Thursday, 29 August 2013

A note on the IRC reform proposal

This note is based on the preliminary proposal for a reform of the corporate income taxation in Portugal.


The subtitle of the proposal states the scope of the reform: to improve competitiveness, increase growth and create employment. To achieve the latter goals the proposal stands on three elements. First a simplification of the IRC code, the fiscal-legal element. Second a gradual and certain decrease in the tax rate, the budget-macro element. Third a corporate tax coherent with the new international environment, the international cooperation element.

The legal-fiscal dimension is the central focus of the proposal. The authors have produced an impressive and detailed code that contains new articles and alterations to the older ones. Being a macroeconomist with a weak understanding of the legal technical language, I am not in measure of evaluating the contents of these articles. Surely the objectives of simplification and increased efficiency are of primary importance. Overall given the background of the commission this appears to be the strong element of the reform. 


The budget-macro dimension is weaker.  The key point of the document is the large decrease in the average corporate tax rates across the OECD and G20 countries that went from 40.9 percent in 1990 and decreased to 26.3 percent in 2013. The authors maintain that this decrease has caused growth, investment, employment and a reduction of tax fraud. To strengthen the causal link they present several graphs showing a negative correlation between the tax rates and tax revenues. The idea is that the reduction in the tax rates has increased the revenues partially through a broadening of the tax basis and especially in response to a “virtuous” supply side mechanism (that also caused growth, investment and employment). The analysis should be more nuanced. The international reduction in corporate tax rates started 30 years ago is most likely a response to the greater mobility of capital.  Increased profitability in the corporate sector explains, at least partially, why revenues as a percentage of GDP did not decrease despite the reduction in rates. The large increase of the financial sector during this period is also part of the explanation. The authors recognise that beyond the stylised evidence presented, no evaluative research to legitimate the practical implications on competitiveness, growth and employment of the proposal has yet been done.



The budget implications have been quantified for three different scenarios and are approximately 220 million euro per year, with a 5 years cumulative effect on fiscal revenues in the range of 1200-1400 million euro.  The quinquennial horizon of the reform responds to the necessity of spreading the loss in tax revenues during this period of budget consolidation.  A legitimate question is to ask if the decrease of the corporate tax rate from 31.5% to 19% that costs 220 million euro per year is welfare superior to different proposals such as decreasing the tax on labor. It might well be that this is actually the case but evidence would be welcomed.

The international cooperation dimension suggested is the one I more tenaciously debate. The stance of the reform is the one of a realist state-centric small economy. Somewhat a paradoxical posture for a European country, especially when the G20 is pushing for new international standards to be designed to ensure stronger coherence of corporate taxation across countries.

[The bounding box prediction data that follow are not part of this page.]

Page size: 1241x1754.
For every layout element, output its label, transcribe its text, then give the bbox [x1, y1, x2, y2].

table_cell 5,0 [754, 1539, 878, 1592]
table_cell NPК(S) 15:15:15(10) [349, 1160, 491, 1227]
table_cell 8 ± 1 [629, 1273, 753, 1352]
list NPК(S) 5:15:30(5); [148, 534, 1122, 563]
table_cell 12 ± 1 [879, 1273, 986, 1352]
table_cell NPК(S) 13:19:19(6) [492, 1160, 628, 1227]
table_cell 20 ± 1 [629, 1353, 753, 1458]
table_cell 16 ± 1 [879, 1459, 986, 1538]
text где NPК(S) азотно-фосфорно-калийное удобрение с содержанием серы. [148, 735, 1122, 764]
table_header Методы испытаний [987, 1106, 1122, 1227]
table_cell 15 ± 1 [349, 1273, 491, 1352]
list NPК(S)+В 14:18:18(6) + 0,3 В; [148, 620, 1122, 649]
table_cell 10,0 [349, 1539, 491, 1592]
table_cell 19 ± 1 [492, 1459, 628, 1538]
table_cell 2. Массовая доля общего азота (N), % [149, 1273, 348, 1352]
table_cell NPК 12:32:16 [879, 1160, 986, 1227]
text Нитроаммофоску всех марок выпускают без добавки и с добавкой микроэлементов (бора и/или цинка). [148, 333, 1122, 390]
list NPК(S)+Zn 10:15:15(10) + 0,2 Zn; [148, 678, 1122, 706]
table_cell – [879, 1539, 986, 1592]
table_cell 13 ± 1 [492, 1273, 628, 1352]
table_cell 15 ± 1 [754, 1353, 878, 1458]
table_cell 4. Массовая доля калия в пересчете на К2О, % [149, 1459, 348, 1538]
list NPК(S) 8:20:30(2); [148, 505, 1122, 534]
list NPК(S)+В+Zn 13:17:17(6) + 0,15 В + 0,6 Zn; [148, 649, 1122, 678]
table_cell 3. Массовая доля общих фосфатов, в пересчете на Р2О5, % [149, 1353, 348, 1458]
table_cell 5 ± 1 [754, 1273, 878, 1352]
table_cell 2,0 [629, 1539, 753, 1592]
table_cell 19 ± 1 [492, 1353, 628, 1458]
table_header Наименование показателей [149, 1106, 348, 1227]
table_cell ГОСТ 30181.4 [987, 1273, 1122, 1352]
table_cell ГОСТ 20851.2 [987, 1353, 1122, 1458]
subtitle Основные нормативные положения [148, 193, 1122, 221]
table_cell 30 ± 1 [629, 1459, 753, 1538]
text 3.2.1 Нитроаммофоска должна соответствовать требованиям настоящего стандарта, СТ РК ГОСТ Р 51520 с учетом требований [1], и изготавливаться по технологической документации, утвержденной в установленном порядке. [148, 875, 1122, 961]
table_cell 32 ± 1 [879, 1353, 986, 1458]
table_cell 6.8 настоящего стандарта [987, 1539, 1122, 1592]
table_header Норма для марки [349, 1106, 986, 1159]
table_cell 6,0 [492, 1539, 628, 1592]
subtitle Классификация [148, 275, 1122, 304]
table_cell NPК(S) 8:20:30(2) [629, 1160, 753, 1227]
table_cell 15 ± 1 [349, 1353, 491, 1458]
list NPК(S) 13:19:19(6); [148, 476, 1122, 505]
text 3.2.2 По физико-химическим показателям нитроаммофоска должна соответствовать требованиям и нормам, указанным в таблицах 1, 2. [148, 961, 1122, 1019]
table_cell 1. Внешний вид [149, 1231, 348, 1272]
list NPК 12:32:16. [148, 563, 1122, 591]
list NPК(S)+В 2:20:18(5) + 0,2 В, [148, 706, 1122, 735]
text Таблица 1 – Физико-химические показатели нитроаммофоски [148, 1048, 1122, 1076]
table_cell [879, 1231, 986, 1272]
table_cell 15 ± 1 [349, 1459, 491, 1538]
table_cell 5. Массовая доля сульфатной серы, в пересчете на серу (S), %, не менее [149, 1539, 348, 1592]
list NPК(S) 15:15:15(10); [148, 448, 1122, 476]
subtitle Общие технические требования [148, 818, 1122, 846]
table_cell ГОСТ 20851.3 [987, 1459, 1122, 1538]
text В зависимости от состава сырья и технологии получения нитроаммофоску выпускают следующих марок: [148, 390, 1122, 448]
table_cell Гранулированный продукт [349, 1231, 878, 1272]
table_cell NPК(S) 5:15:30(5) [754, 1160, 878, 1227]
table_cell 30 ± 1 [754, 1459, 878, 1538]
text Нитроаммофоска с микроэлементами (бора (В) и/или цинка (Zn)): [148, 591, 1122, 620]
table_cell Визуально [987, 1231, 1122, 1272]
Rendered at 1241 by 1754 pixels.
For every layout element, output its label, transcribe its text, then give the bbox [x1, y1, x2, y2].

The OECD, called to develop an action plan, has heralded the proposal of cooperation a “once in a century” opportunity to fix a creaking taxes system. Critics will call it a rhetorical statement and that taxation is the last line of defence of countries sovereignty. Perhaps, but I believe that only through cooperation, nation states, especially the small and medium sized, will be able to maintain their sovereignty.

Ultimately the Portuguese authorities want to implement a corporate tax reform to increase the welfare of all Portuguese citizens. Trade-offs are present: fiscal stability versus stimuli effects, allocational efficiency between capital and labor, short term versus long-term effects. Overall the case on the desirability of the reform can be made. I would suggest changing the methodology and riding the opportunity given by the G20-OECD action plan on corporate income tax reform. Become the first mover to launch and implement the coordinated plan. This could be the stance of a cosmopolitan nation state.